Fabrication of ZnO Thin Film Transistor and TCAD Model of the Devices

Recently, metal-oxide materials have drawn a lot of attention in research field. ZnO is suitable for room-temperature process. It has lots of advantages such as high transparency in the visible light region, and high electron mobility. Thus ZnO is regarded as a potential material for flexible electronics and panel displays. However, due to the fabrication process at room temperature, ZnO-based devices have lower stability than Si-based transistors. Moreover, since the material property of ZnO is unique and different from Si, the analysis of ZnO-based devices is more difficult, compared with traditional transistors. In this work, we demonstrate high-performance ZnO-based thin film transistors fabricated at room temperature. The operating current is 1.4 mA at VGS = 6V and VDS = 20V. The Ion-Ioff ratio is higher than 1.0×106. We also make a discussion on the problems encountered in fabricating ZnO-based TFT at room temperature.
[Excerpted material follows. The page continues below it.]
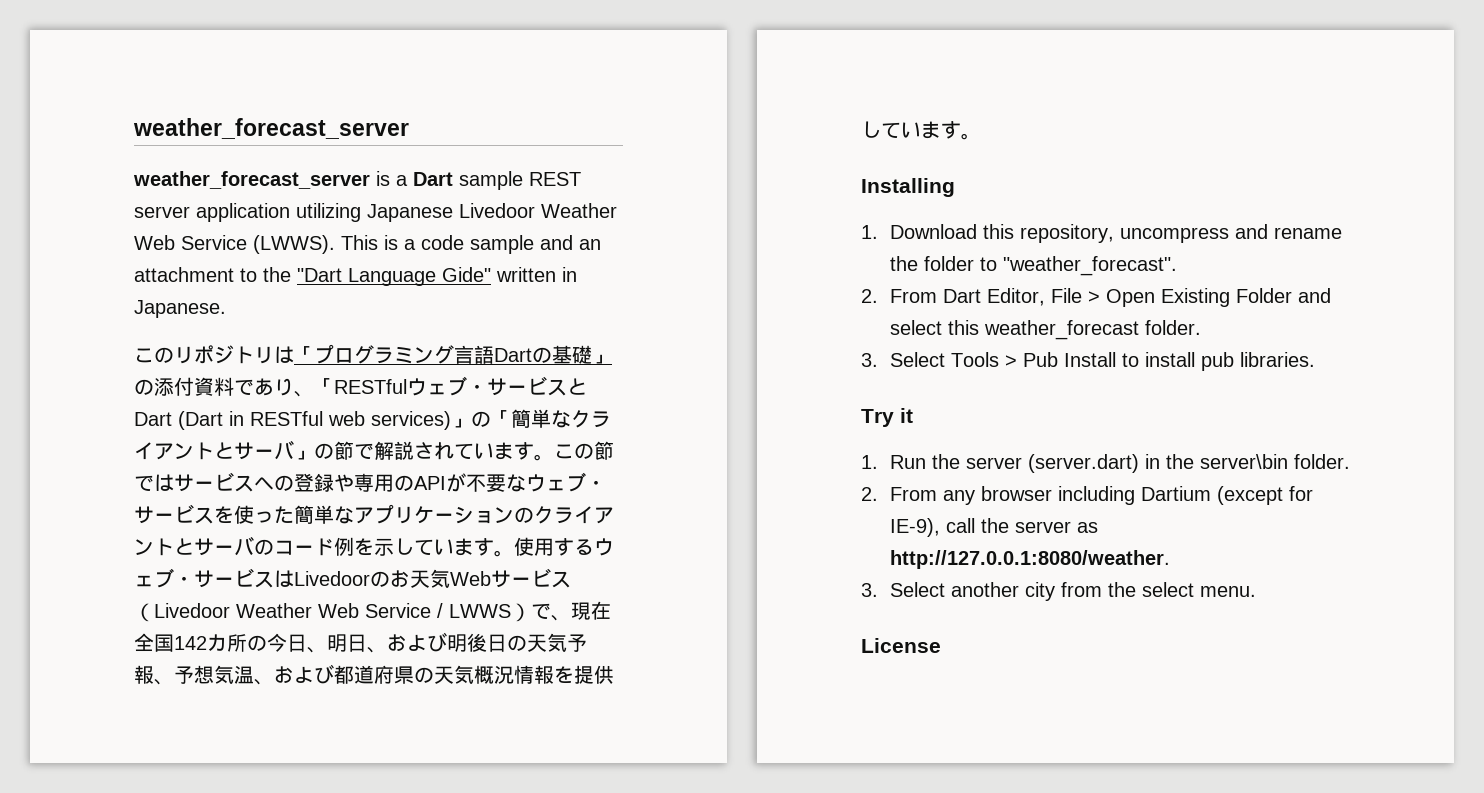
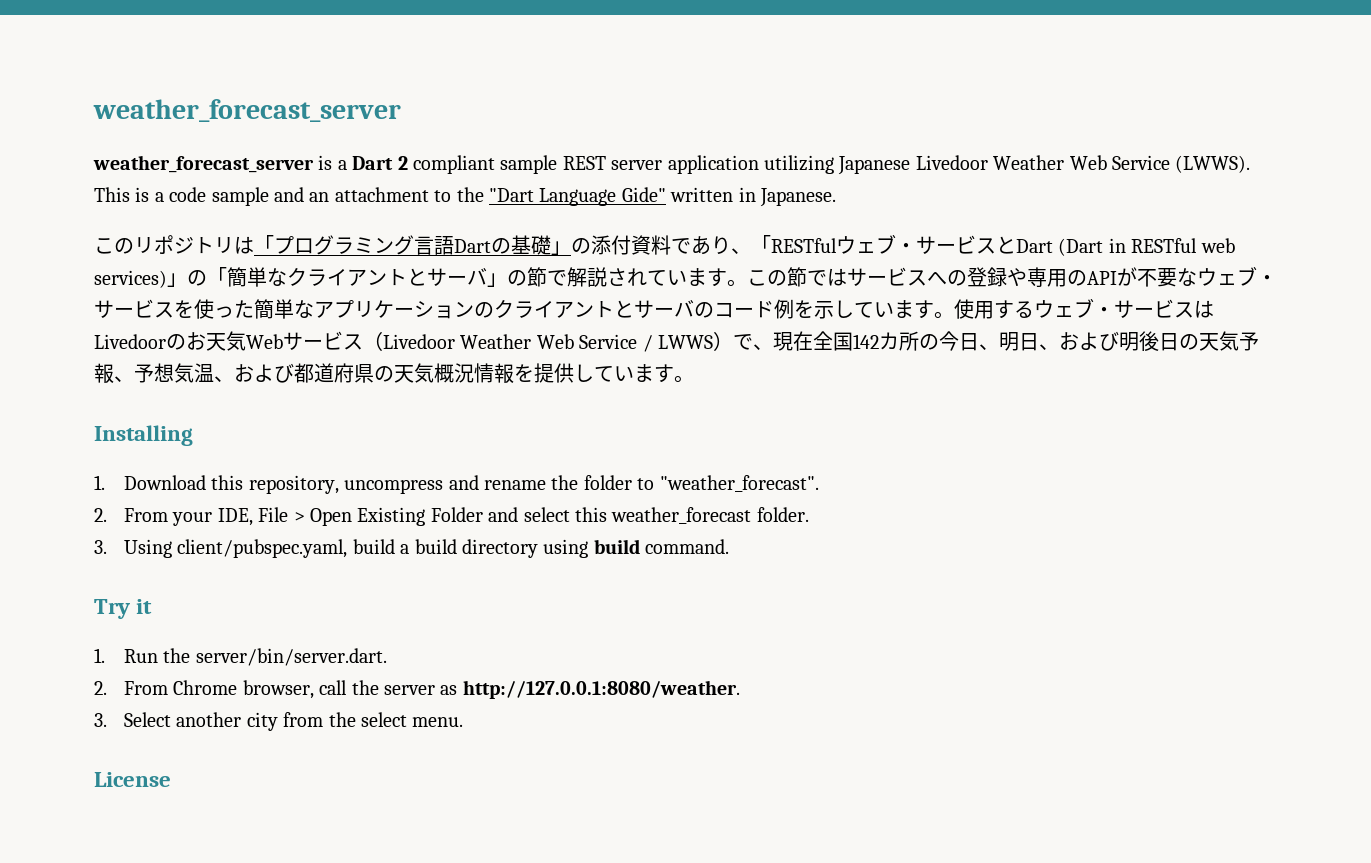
(453, 179) none -> [397,155,495,174] 2 compliant
[942,288,1045,306] Dart Editor, -> [172,508,253,526] your IDE,
[889,352,1315,371] Select Tools > Pub Install to install pub libraries. -> [123,539,730,558] Using client/pubspec.yaml, build a build directory using build command.
[965,454,1350,473] [861,486,1313,505] [889,518,940,537] server (server.dart) in the server\bin folder. // 2. From any browser including Dartium (except for IE-9), -> [195,648,387,666] [94,680,314,699] server/bin/server.dart. // 2. From Chrome browser,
And then based on the grain boundary theory, we build a model. With this model, we can completely describe the carriers transport mechanism in the channel layers of ZnO-based TFTs fabricated at room temperature. First of all, we analyze ZnO TFTs with poor electrical properties. Hysteresis can be observed from IDS-VG curves and C-V curves of these devices. We also find out overshoots in IDS-VDS curves. In the first part of this thesis, in order to explain the hysteresis observed from transfer curves, the C–V profiles are described by qausi-static capacitance-voltage (QSCV) measurement in deferent integration time and from different sweep directions. According to the measurement results, the hysteresis I-V curves and C-V curves is result from the mobile ionic charges in the insulating layer. In the second part of this thesis, we use a model based on the theory of grain boundary to explain overshoots observed in the I-VDS curves. We verify the nanocrystalline property of ZnO thin film by X-ray diffraction (XRD) pattern and atomic force microscopy (AFM) image. Meanwhile, we use the “high-low-frequency capacitance method” to calculate the trap density in the channel layer. Finally, using parameters from the experimental results, we demonstrate an analytical IDS-VDS model in this work.